Strawberry Hermit Crab Care Sheet
Don’t let the name hermit crab fool you. Hermit crabs are anything BUT hermits. They thrive on social interaction. Having only one hermit crab in a tank can actually drive them crazy I believe. I have had people bring me Strawberry Hermit Crabs that are acting weird and invariably, its because they were by themselves.
Anyway, I am here to help you take care of your Strawberry Hermit Crab properly. Different Hermit Crabs from different locals actually have different needs based upon the species. You don’t take care of a Strawberry Hermit Crab quite like you do a Purple Pincher Crab. And when I say Strawberry Hermit Crab, I mean Coenobita perlatus.
The most distinctive thing about a Strawberry Hermit Crab is its color. Generally bright strawberry red in color with white granual markings, with shiny gray-black eyes. They have thick bodies and thick legs for climbing.
Most people buy their Strawberry Hermit Crabs at a mall kiosk or pet store. And most of them get a small plastic box to hold the crab. I tell ya right now, that box is NOT good for a crabitat (crab habitat). It’s fine for a temporary shelter, but your crabs need some room to roam and interact.
You should have bought at least 2 crabs, preferably 3, to get started. I would recommend starting with a 10 gallon aquarium. They are easy to find and inexpensive. Although larger is better. I recommend that you add an under tank heater to keep the temp up.
Line the bottom of the tank in sand or coconut fiber (Marketed as Forest Bedding®, Bed-A-Beast®, and Eco-Earth®). This is so your crab has something to dig around in. I prefer a combination of coconut fiber and sand. It provides a stable substrate for them to dig in. You need it deep enough for them to bury themselves in, but not so deep it negates an undertank heater.
Next you need something for them to climb on. I use a few pieces of choya wood for them to climb on. Some plastic plants will work as well. Strawberry Hermit Crabs are known to be destructive. So they will make a mess out of that well organized crabitat you just made. Be prepared for that.
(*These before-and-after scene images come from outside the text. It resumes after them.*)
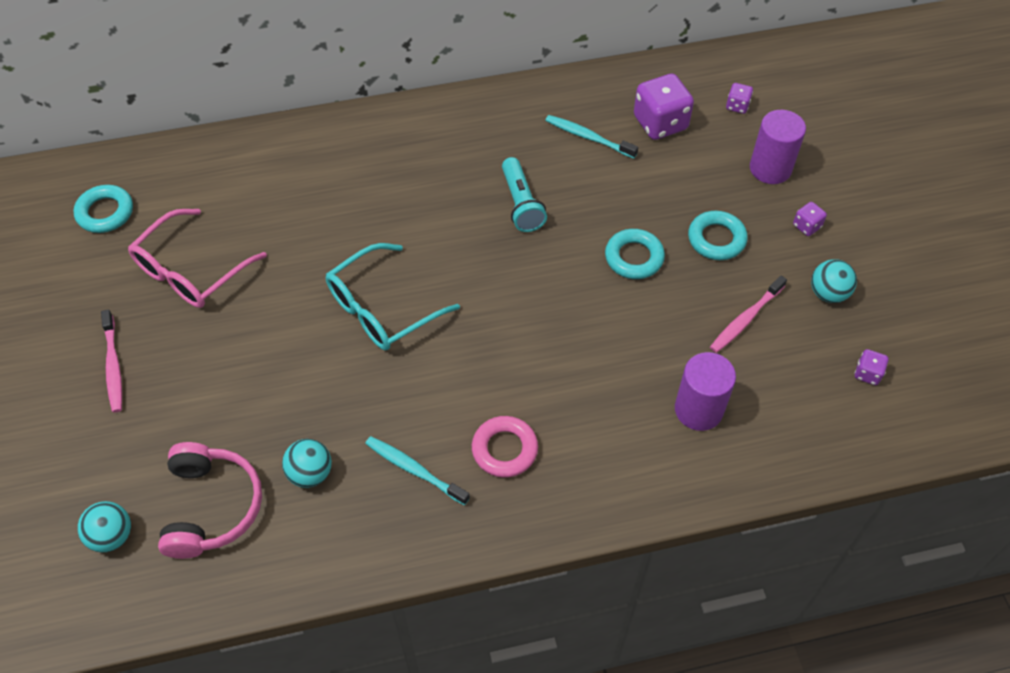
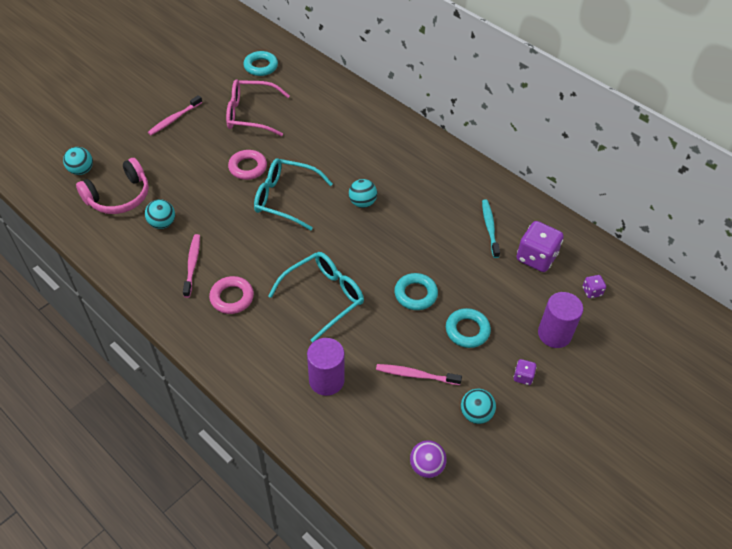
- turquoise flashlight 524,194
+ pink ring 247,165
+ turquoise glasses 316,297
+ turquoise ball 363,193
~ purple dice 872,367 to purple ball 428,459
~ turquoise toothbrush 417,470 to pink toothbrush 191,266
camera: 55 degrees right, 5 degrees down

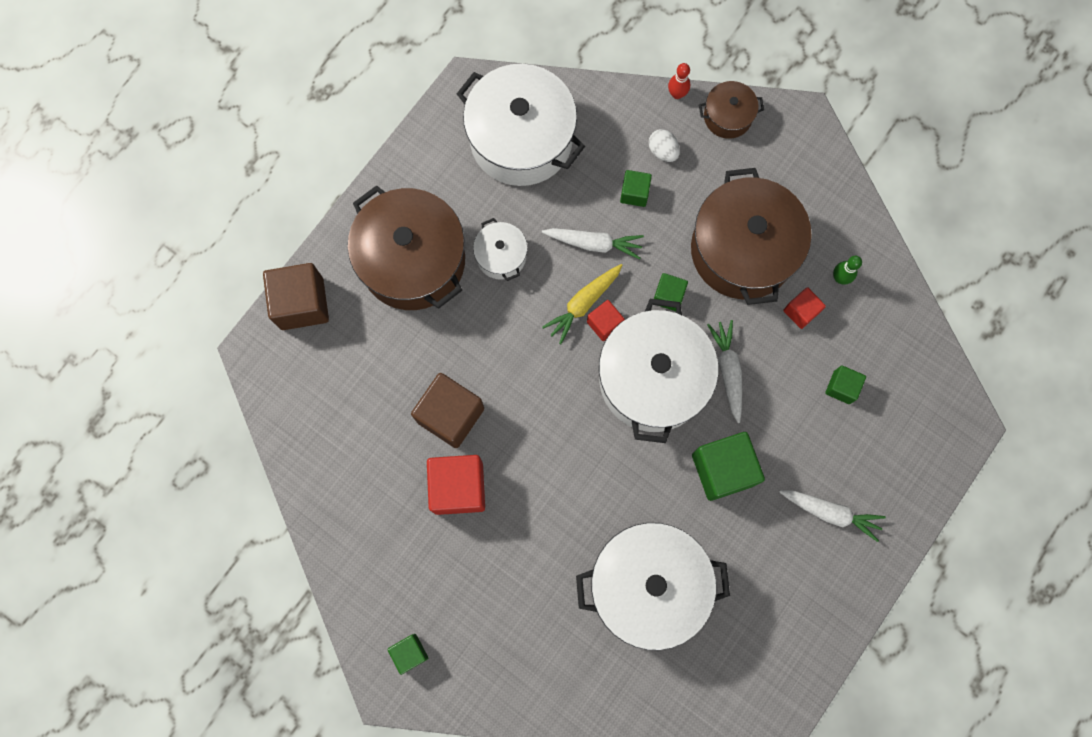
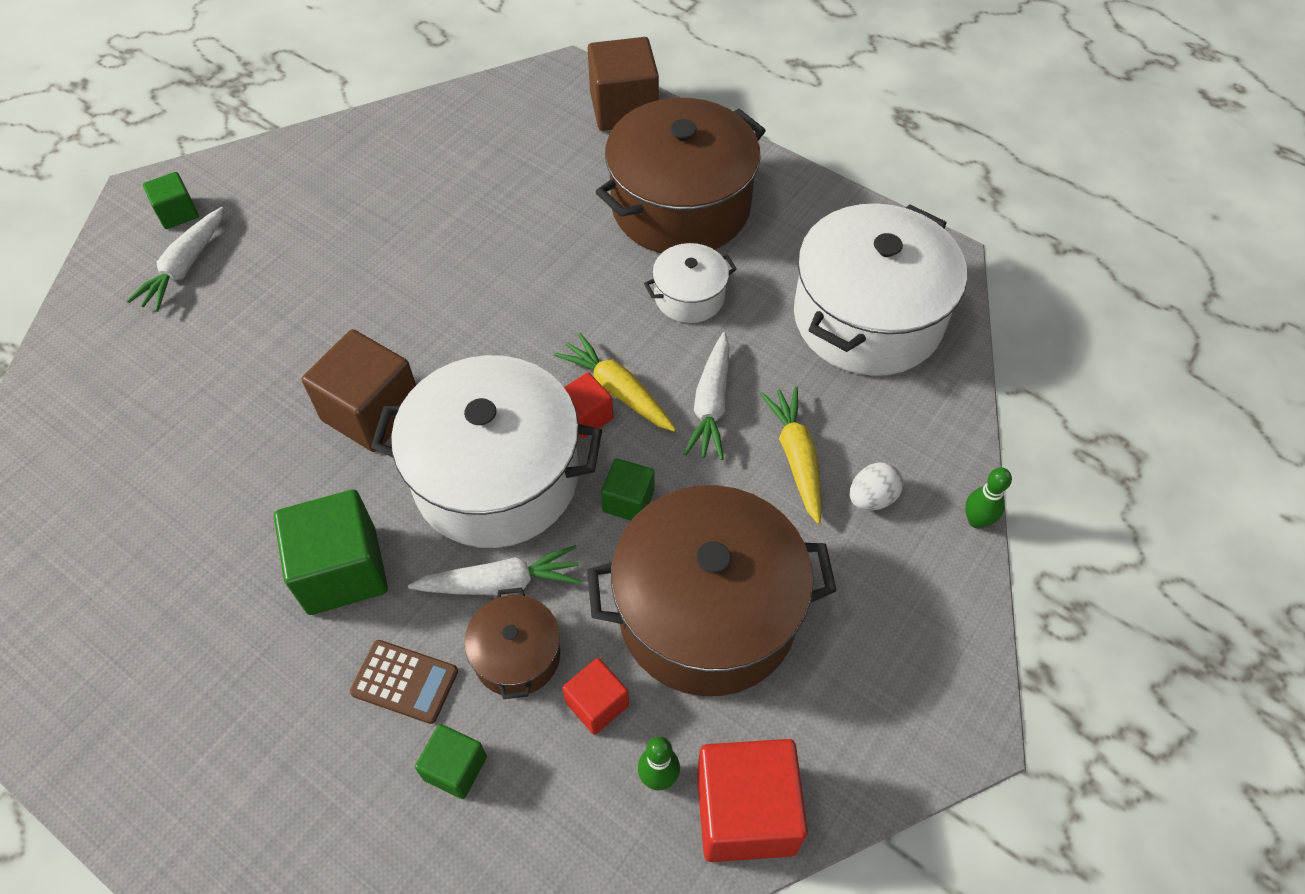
- white pot 653,586
+ brown calculator 404,682
~ brown cube 447,410 to 359,390
~ red cube 456,485 to 752,800
~ brown pot 731,110 to 512,643
~ white carrot 832,516 to 175,259
~ green cube 636,188 to yellow carrot 791,455
~ red bowling pin 679,81 to green bowling pin 988,498
camera: 90 degrees right, 20 degrees down

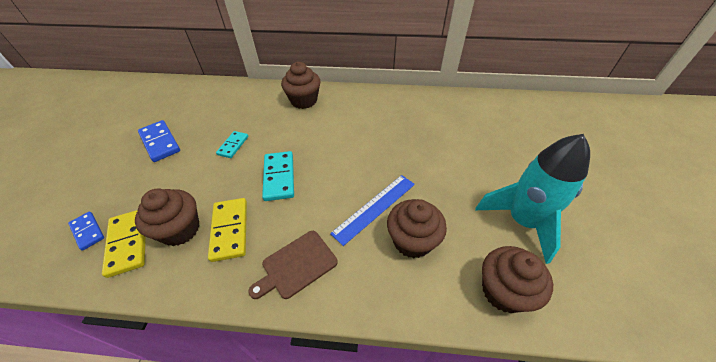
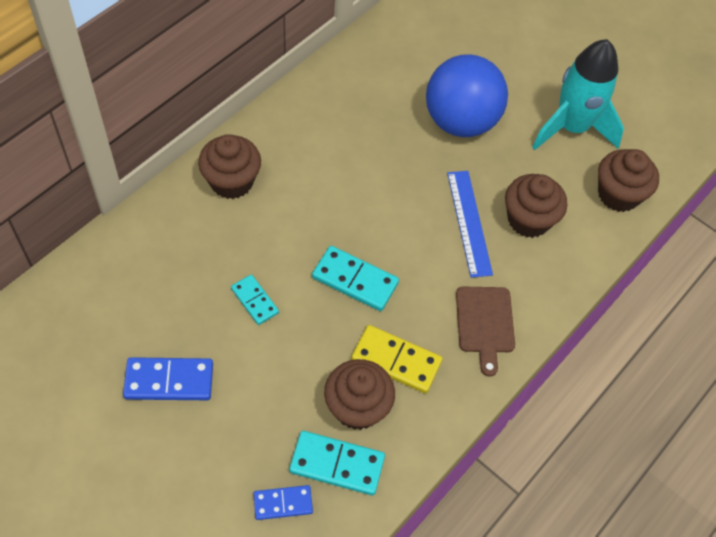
+ blue ball 467,95
~ yellow domino 124,244 to turquoise domino 337,463
camera: 60 degrees left, 10 degrees up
Maintain a temperature of at least 72F degrees and I would say no higher than 90f degrees, and a humidity of 70%. You want a “tropical” feel for the crabs. If it gets to hot, you will smell a musty smell and notice a brown liquid coming from the crabs. TURN DOWN THE HEAT IF THAT HAPPENS!
The very first thing you need for a Strawberry Hermit Crab is a bowl of salt water. You can get safe salt at your local pet store or online, DO NOT USE TABLE SALT, its contains iodine, which kills crabs. Use a pet grade saltwater aquarium salt. Please use distilled water, or filtered and dechlorinated water. Straight tap water can kill your crabs. Chlorine causes blisters on their gills, causing a slow painful death.
Strawberry Hermit Crabs need 2 bowls of water. One salt one fresh. Make sure the bowl is not so deep the crab can drown in it. Place a sponge in each water bowl for the crabs. It is also a good idea to place a piece of wood, a stone, or something in the water that the crab can grab onto in case it gets distressed in the water. That way it can get itself out.
One food bowl should suffice. It Is very important to feed your Strawberry Hermit Crab a diet rich in carotene. Some of the best foods are sun dried shrimp, plankton, and color enhancing fish food. Make sure they always have access to these foods, and your crab will maintain a healthy red/orange color.
I feel that bathing a crab is mostly unnecessary. Only in certain circumstances will I bath them. When they first come home, after a molt, and thats about it.
Spot cleaning is best done weekly. Removing bits of exo skeleton, food bits, and other debris. Place all the climbing toys back, or its a good time for a remodel, keep the crabs from getting bored. If using coconut fiber substrate, clean what can be seen, and every few months change out all of the substrate.
Following these tips will help you keep a happy healthy crab population.